The Persian scale also known as Double Harmonic Major ♭5 is a musical scale occasionally found in guitar scale books, along with other scales inspired by Middle Eastern music. It is characterized by the liberal use of half steps (4), augmented seconds (2), and frequent use of chromaticism. Compare this to the one augmented second of the harmonic minor or the use of only two half-steps in all diatonic scales. This is also the Locrian mode with a major third and major seventh degree.

In Hindustani Classical Music, this corresponds to the raga Lalit.

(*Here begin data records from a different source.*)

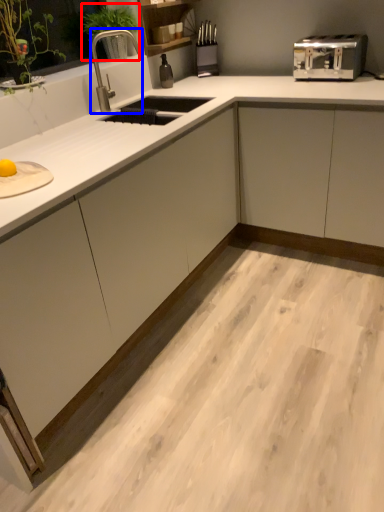
Question: Among these objects, which one is nearest to the camera, plant (highlighted by a red box) or faucet (highlighted by a blue box)?

Choices:
 (A) plant
 (B) faucet

Answer: (B)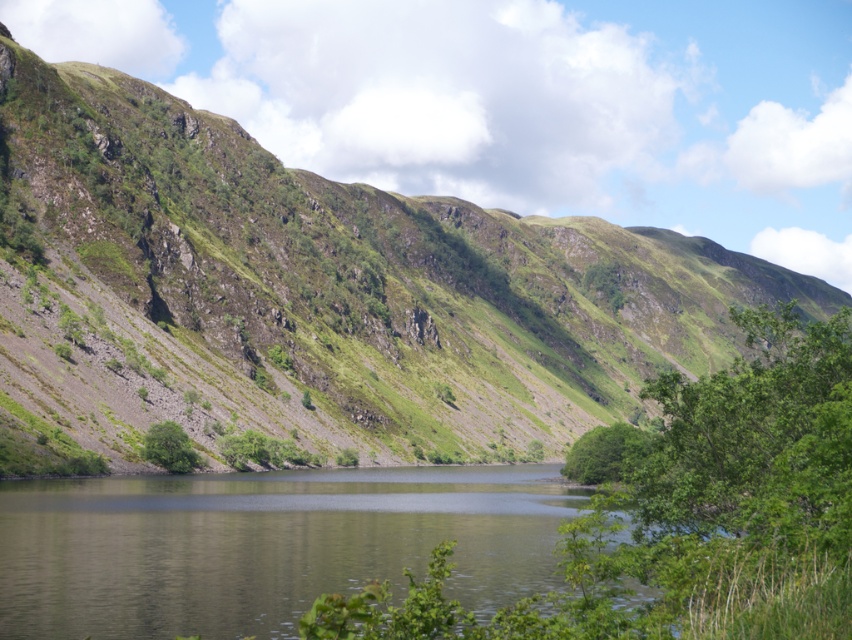
Is green grassy hillside at center closer to camera compared to green leafy tree at lower left?

That is True.

Locate an element on the screen. The width and height of the screenshot is (852, 640). green grassy hillside at center is located at coordinates (314, 296).

Which is in front, point (458, 531) or point (609, 461)?

Point (458, 531) is in front.

Does greenish water at center have a larger size compared to green leafy tree at center?

Actually, greenish water at center might be smaller than green leafy tree at center.

Who is more forward, (x=39, y=532) or (x=619, y=451)?

Positioned in front is point (x=39, y=532).

Identify the location of greenish water at center. The height and width of the screenshot is (640, 852). (266, 545).

Is green grassy hillside at center below greenish water at center?

Actually, green grassy hillside at center is above greenish water at center.

Who is more distant from viewer, (822,316) or (334,477)?

Positioned behind is point (822,316).

Find the location of a particular element. green grassy hillside at center is located at coordinates (314, 296).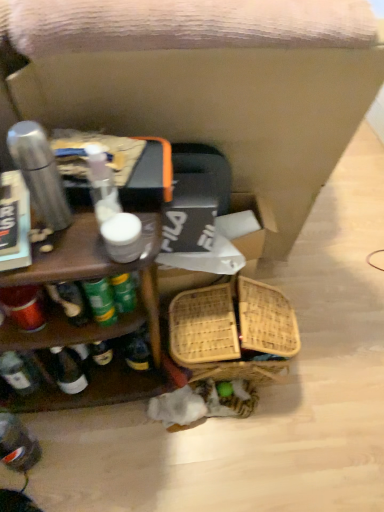
Question: From the image's perspective, would you say woven bamboo basket at lower center is shown under wooden shelf at left?

Choices:
 (A) yes
 (B) no

Answer: (A)

Question: From a real-world perspective, is woven bamboo basket at lower center positioned over wooden shelf at left based on gravity?

Choices:
 (A) no
 (B) yes

Answer: (A)

Question: Can you confirm if woven bamboo basket at lower center is shorter than wooden shelf at left?

Choices:
 (A) yes
 (B) no

Answer: (A)

Question: Is woven bamboo basket at lower center positioned with its back to wooden shelf at left?

Choices:
 (A) yes
 (B) no

Answer: (B)

Question: Is woven bamboo basket at lower center facing towards wooden shelf at left?

Choices:
 (A) yes
 (B) no

Answer: (B)

Question: Does woven bamboo basket at lower center appear on the left side of wooden shelf at left?

Choices:
 (A) no
 (B) yes

Answer: (A)

Question: Is there a large distance between wooden shelf at left and woven cardboard box at center?

Choices:
 (A) no
 (B) yes

Answer: (A)

Question: Does wooden shelf at left have a greater height compared to woven cardboard box at center?

Choices:
 (A) no
 (B) yes

Answer: (B)

Question: Is woven cardboard box at center located within wooden shelf at left?

Choices:
 (A) no
 (B) yes

Answer: (A)

Question: Is wooden shelf at left bigger than woven cardboard box at center?

Choices:
 (A) no
 (B) yes

Answer: (B)

Question: Does wooden shelf at left have a lesser width compared to woven cardboard box at center?

Choices:
 (A) no
 (B) yes

Answer: (A)

Question: Is wooden shelf at left facing away from woven cardboard box at center?

Choices:
 (A) yes
 (B) no

Answer: (B)

Question: Considering the relative sizes of wooden shelf at left and wooden swivel chair at center in the image provided, is wooden shelf at left taller than wooden swivel chair at center?

Choices:
 (A) no
 (B) yes

Answer: (A)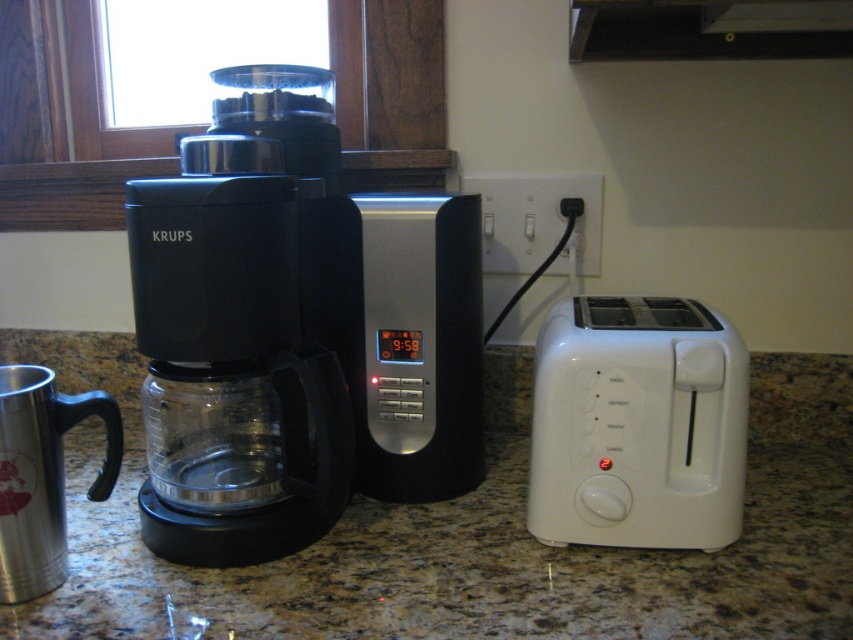
Between black plastic coffee maker at center and white plastic toaster at right, which one has less height?

white plastic toaster at right

Is black plastic coffee maker at center wider than white plastic toaster at right?

Yes.

Between point (236, 80) and point (708, 496), which one is positioned behind?

The point (236, 80) is more distant.

The image size is (853, 640). I want to click on black plastic coffee maker at center, so click(244, 326).

Who is taller, granite at center or white plastic toaster at right?

With more height is white plastic toaster at right.

Is point (96, 621) positioned after point (541, 538)?

No, (96, 621) is closer to viewer.

Find the location of a particular element. The height and width of the screenshot is (640, 853). granite at center is located at coordinates (468, 536).

Can you confirm if black plastic coffee maker at center is wider than silver metallic digital clock at center?

Yes.

Looking at this image, who is more distant from viewer, (228, 340) or (426, 396)?

The point (426, 396) is more distant.

The width and height of the screenshot is (853, 640). Describe the element at coordinates (244, 326) in the screenshot. I see `black plastic coffee maker at center` at that location.

Image resolution: width=853 pixels, height=640 pixels. Identify the location of black plastic coffee maker at center. (244, 326).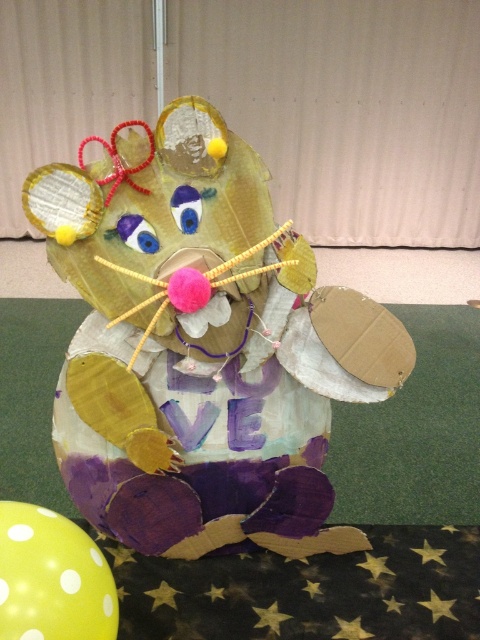
Question: Among these objects, which one is nearest to the camera?

Choices:
 (A) cardboard mouse at center
 (B) yellow dotted balloon at lower left

Answer: (B)

Question: Is cardboard mouse at center to the left of yellow dotted balloon at lower left from the viewer's perspective?

Choices:
 (A) yes
 (B) no

Answer: (B)

Question: Can you confirm if cardboard mouse at center is positioned to the right of yellow dotted balloon at lower left?

Choices:
 (A) yes
 (B) no

Answer: (A)

Question: Is cardboard mouse at center further to the viewer compared to yellow dotted balloon at lower left?

Choices:
 (A) yes
 (B) no

Answer: (A)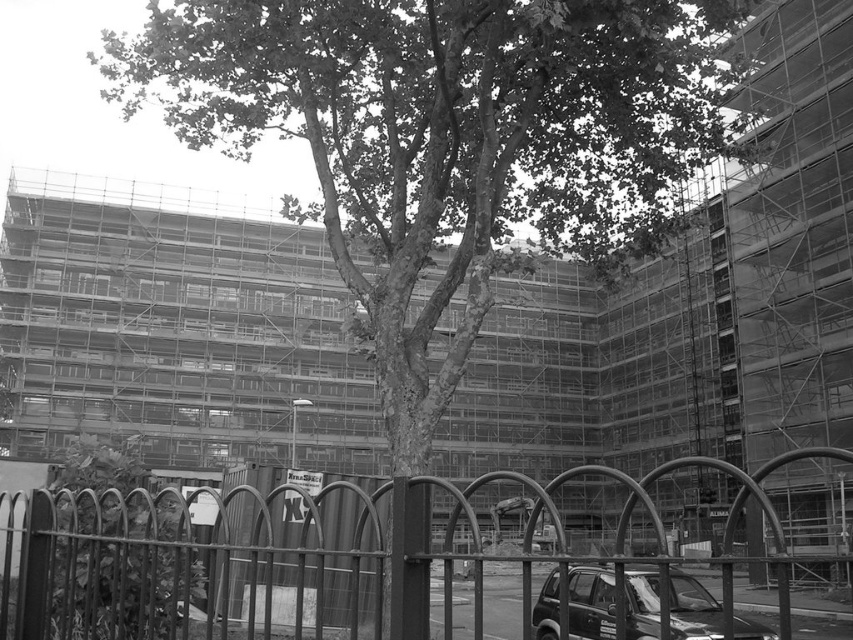
You are a delivery person with a cart that is 10 feet wide. You need to move from the metallic wire fence at lower left to the shiny black suv at lower right. Is there enough space for your cart to pass through the gap between them?

The distance between the metallic wire fence at lower left and the shiny black suv at lower right is 13.10 feet, which is wider than the cart width of 10 feet. Therefore, the cart can pass through the gap between them.

You are standing at the center of the image and want to reach the metallic wire fence at lower left. According to the coordinates provided in the Objects Description, in which direction should you move from your current position?

The metallic wire fence at lower left is located at point coordinates lower left, so you should move towards the lower left direction from the center to reach it.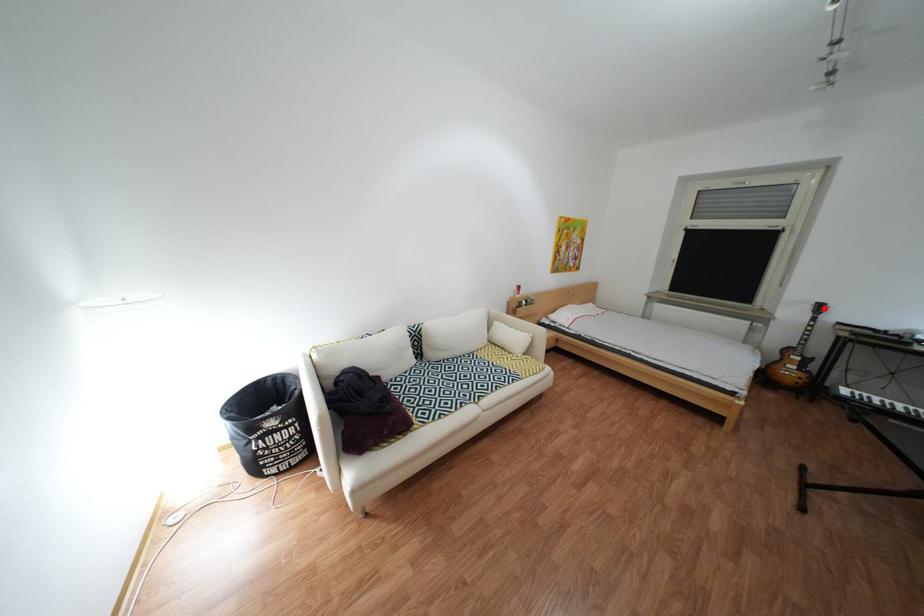
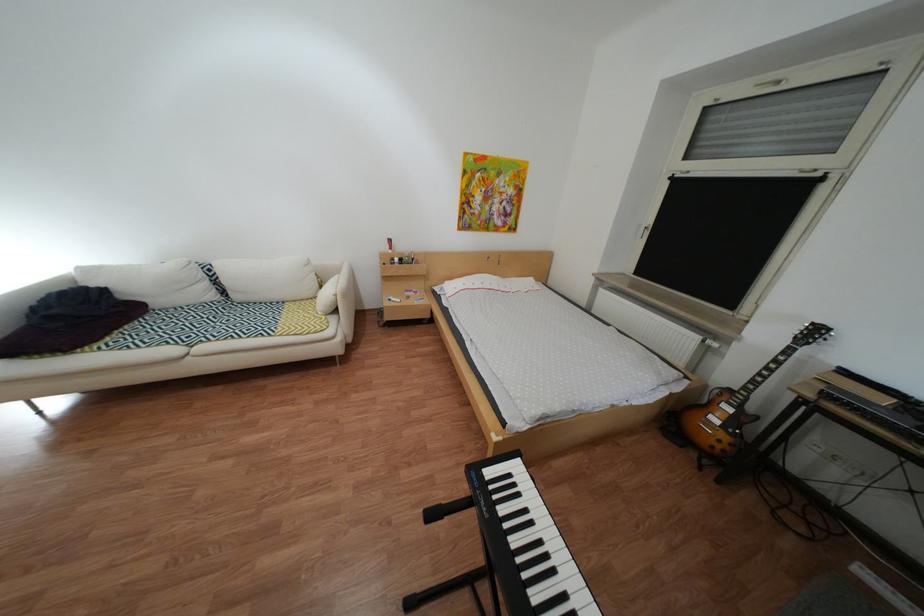
Where in the second image is the point corresponding to the highlighted location from the first image?

(810, 330)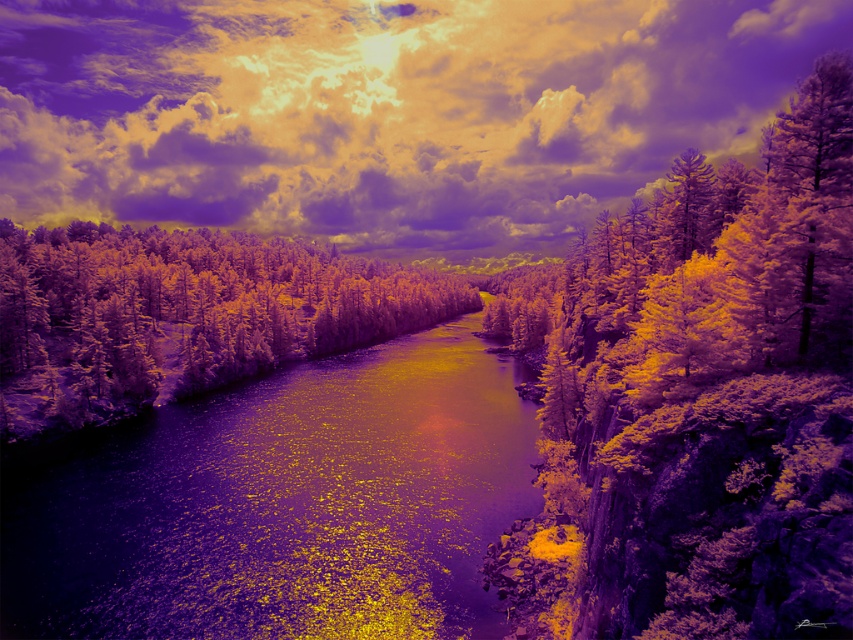
Question: Can you confirm if purple textured tree at right is smaller than shiny metallic river at center?

Choices:
 (A) no
 (B) yes

Answer: (A)

Question: Observing the image, what is the correct spatial positioning of purple textured tree at right in reference to green matte trees at center?

Choices:
 (A) left
 (B) right

Answer: (B)

Question: Can you confirm if cloudy sky at upper center is thinner than purple textured tree at right?

Choices:
 (A) yes
 (B) no

Answer: (B)

Question: Estimate the real-world distances between objects in this image. Which object is closer to the shiny metallic river at center?

Choices:
 (A) purple textured tree at right
 (B) cloudy sky at upper center

Answer: (A)

Question: Which object is positioned farthest from the purple textured tree at right?

Choices:
 (A) shiny metallic river at center
 (B) cloudy sky at upper center
 (C) green matte trees at center

Answer: (B)

Question: Which object is the farthest from the purple textured tree at right?

Choices:
 (A) shiny metallic river at center
 (B) cloudy sky at upper center

Answer: (B)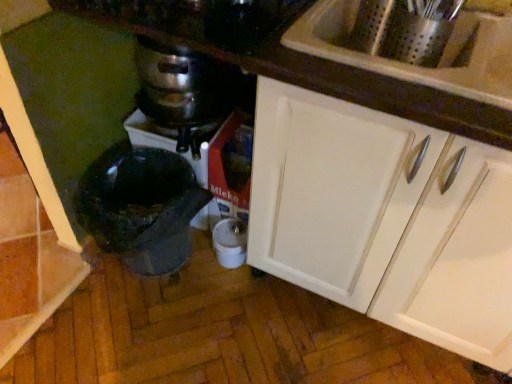
The image size is (512, 384). I want to click on free space in front of white plastic container at lower center, marked as the 2th appliance in a left-to-right arrangement, so click(225, 296).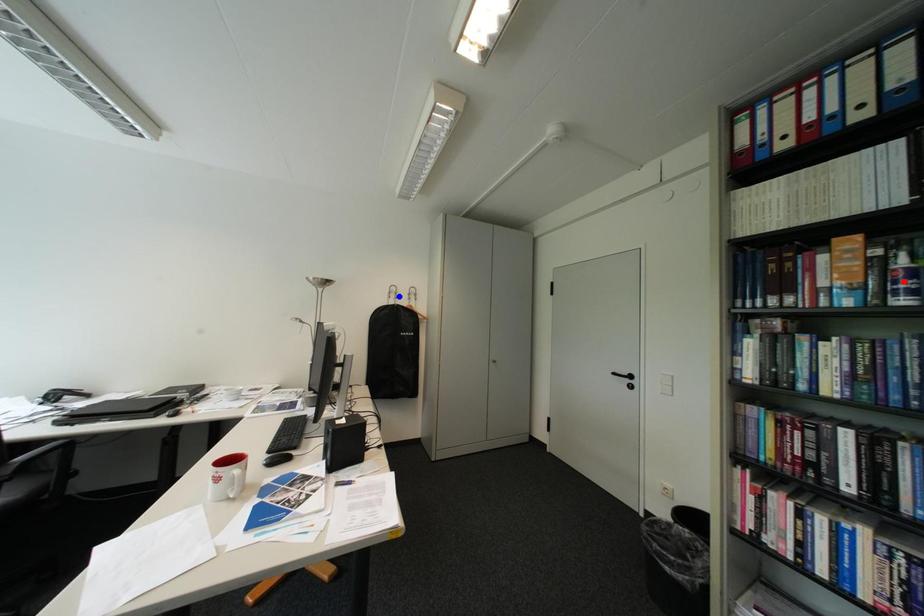
Question: Which of the two points in the image is closer to the camera?

Choices:
 (A) Blue point is closer.
 (B) Red point is closer.

Answer: (B)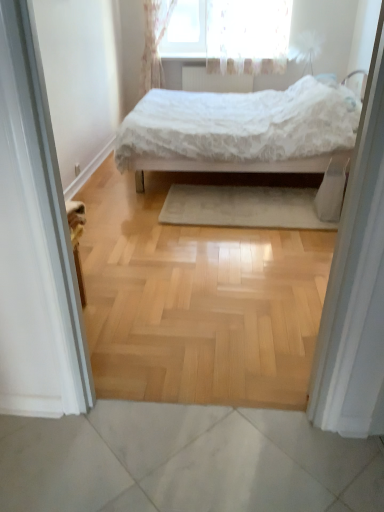
Question: Does white fabric screen door at right, positioned as the first screen door in right-to-left order, have a greater height compared to white lace curtain at upper center?

Choices:
 (A) yes
 (B) no

Answer: (A)

Question: From the image's perspective, does white fabric screen door at right, positioned as the first screen door in right-to-left order, appear higher than white lace curtain at upper center?

Choices:
 (A) no
 (B) yes

Answer: (A)

Question: From a real-world perspective, is white fabric screen door at right, positioned as the first screen door in right-to-left order, physically below white lace curtain at upper center?

Choices:
 (A) no
 (B) yes

Answer: (B)

Question: Is white fabric screen door at right, positioned as the first screen door in right-to-left order, shorter than white lace curtain at upper center?

Choices:
 (A) no
 (B) yes

Answer: (A)

Question: Is white fabric screen door at right, acting as the 2th screen door starting from the left, in contact with white lace curtain at upper center?

Choices:
 (A) no
 (B) yes

Answer: (A)

Question: Relative to white textured radiator at upper center, is white lace curtain at upper center in front or behind?

Choices:
 (A) front
 (B) behind

Answer: (A)

Question: From a real-world perspective, relative to white textured radiator at upper center, is white lace curtain at upper center vertically above or below?

Choices:
 (A) below
 (B) above

Answer: (B)

Question: Considering the positions of white lace curtain at upper center and white textured radiator at upper center in the image, is white lace curtain at upper center bigger or smaller than white textured radiator at upper center?

Choices:
 (A) small
 (B) big

Answer: (B)

Question: Looking at their shapes, would you say white lace curtain at upper center is wider or thinner than white textured radiator at upper center?

Choices:
 (A) wide
 (B) thin

Answer: (A)

Question: From the image's perspective, is beige soft rug at center above or below white textured radiator at upper center?

Choices:
 (A) above
 (B) below

Answer: (B)

Question: Is beige soft rug at center in front of or behind white textured radiator at upper center in the image?

Choices:
 (A) behind
 (B) front

Answer: (B)

Question: Is beige soft rug at center to the left or to the right of white textured radiator at upper center in the image?

Choices:
 (A) right
 (B) left

Answer: (A)

Question: From their relative heights in the image, would you say beige soft rug at center is taller or shorter than white textured radiator at upper center?

Choices:
 (A) tall
 (B) short

Answer: (B)

Question: Considering the positions of white fabric screen door at right, positioned as the first screen door in right-to-left order, and white lace curtain at upper center in the image, is white fabric screen door at right, positioned as the first screen door in right-to-left order, bigger or smaller than white lace curtain at upper center?

Choices:
 (A) big
 (B) small

Answer: (B)

Question: From a real-world perspective, relative to white lace curtain at upper center, is white fabric screen door at right, acting as the 2th screen door starting from the left, vertically above or below?

Choices:
 (A) below
 (B) above

Answer: (A)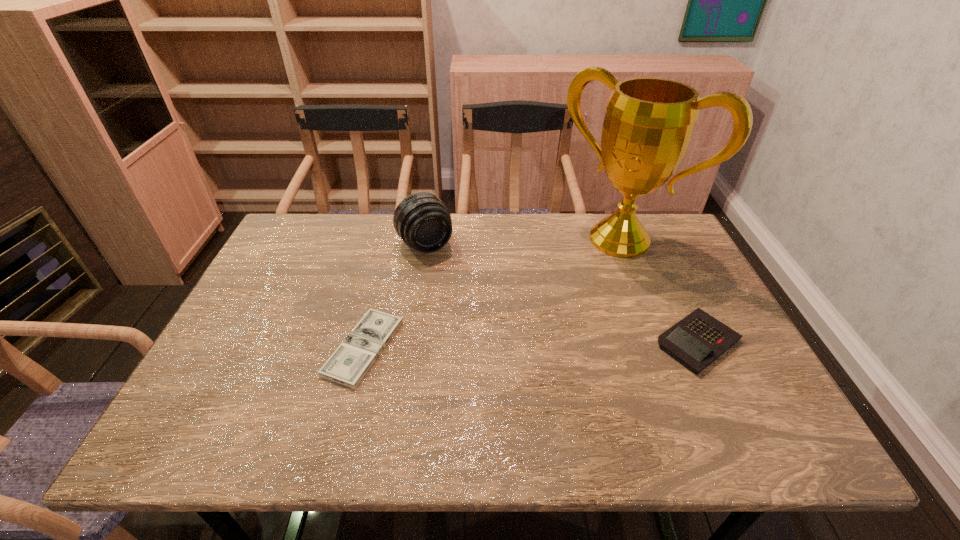
Image resolution: width=960 pixels, height=540 pixels. In order to click on vacant space in between the shortest object and the calculator in this screenshot , I will do `click(531, 345)`.

I want to click on free area in between the tallest object and the second shortest object, so click(x=660, y=291).

Where is `vacant area that lies between the third tallest object and the dollar`? This screenshot has height=540, width=960. vacant area that lies between the third tallest object and the dollar is located at coordinates (531, 345).

Where is `unoccupied position between the calculator and the second tallest object`? This screenshot has height=540, width=960. unoccupied position between the calculator and the second tallest object is located at coordinates (562, 293).

Identify the location of unoccupied position between the dollar and the second shortest object. (531, 345).

Identify which object is the closest to the third shortest object. Please provide its 2D coordinates. Your answer should be formatted as a tuple, i.e. [(x, y)], where the tuple contains the x and y coordinates of a point satisfying the conditions above.

[(349, 363)]

In order to click on object that stands as the third closest to the calculator in this screenshot , I will do `click(349, 363)`.

The width and height of the screenshot is (960, 540). I want to click on free location that satisfies the following two spatial constraints: 1. on the back side of the tallest object; 2. on the right side of the shortest object, so click(391, 240).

The sequence of steps is as follows:
- H, +, H, H, W, +, H
- (W = Whole step - H = Half step - + = augmented second)

Beginning on C:
- C, D♭, E, F, G♭, A♭, B, C

==Modes==
This scale contains the following modes: '

| Mode | Name of scale | Degrees |  |  |  |  |  |  |  |
|---|---|---|---|---|---|---|---|---|---|
| 1 | Persian Scale (or Double Harmonic Major ♭5) | 1 | ♭2 | 3 | 4 | ♭5 | ♭6 | 7 | 8 |
| 2 | Ionian ♯2 ♯6 | 1 | ♯2 | 3 | 4 | 5 | ♯6 | 7 | 8 |
| 3 | Ultraphrygian 3 | 1 | ♭2 | 3 | ♭4 | 5 | ♭6 | 7 | 8 |
| 4 | Hungarian/Gypsy Minor ♭2, Neapolitan Minor ♯4, Todi Thaat | 1 | ♭2 | ♭3 | ♯4 | 5 | ♭6 | 7 | 8 |
| 5 | Lydian ♯3 ♯6 | 1 | 2 | ♯3 | ♯4 | 5 | ♯6 | 7 | 8 |
| 6 | Mixolydian Augmented ♯2 | 1 | ♯2 | 3 | 4 | ♯5 | 6 | ♭7 | 8 |
| 7 | Chromatic Hypophrygian Inverse | 1 | ♭2 | 3 | 4 | ♭5 | 6 | 7 | 8 |

==See also==
- It is most closely related to the Phrygian dominant scale as their bottom tetrachords are identical. It can also be obtained by flattening the fifth degree of the double harmonic scale.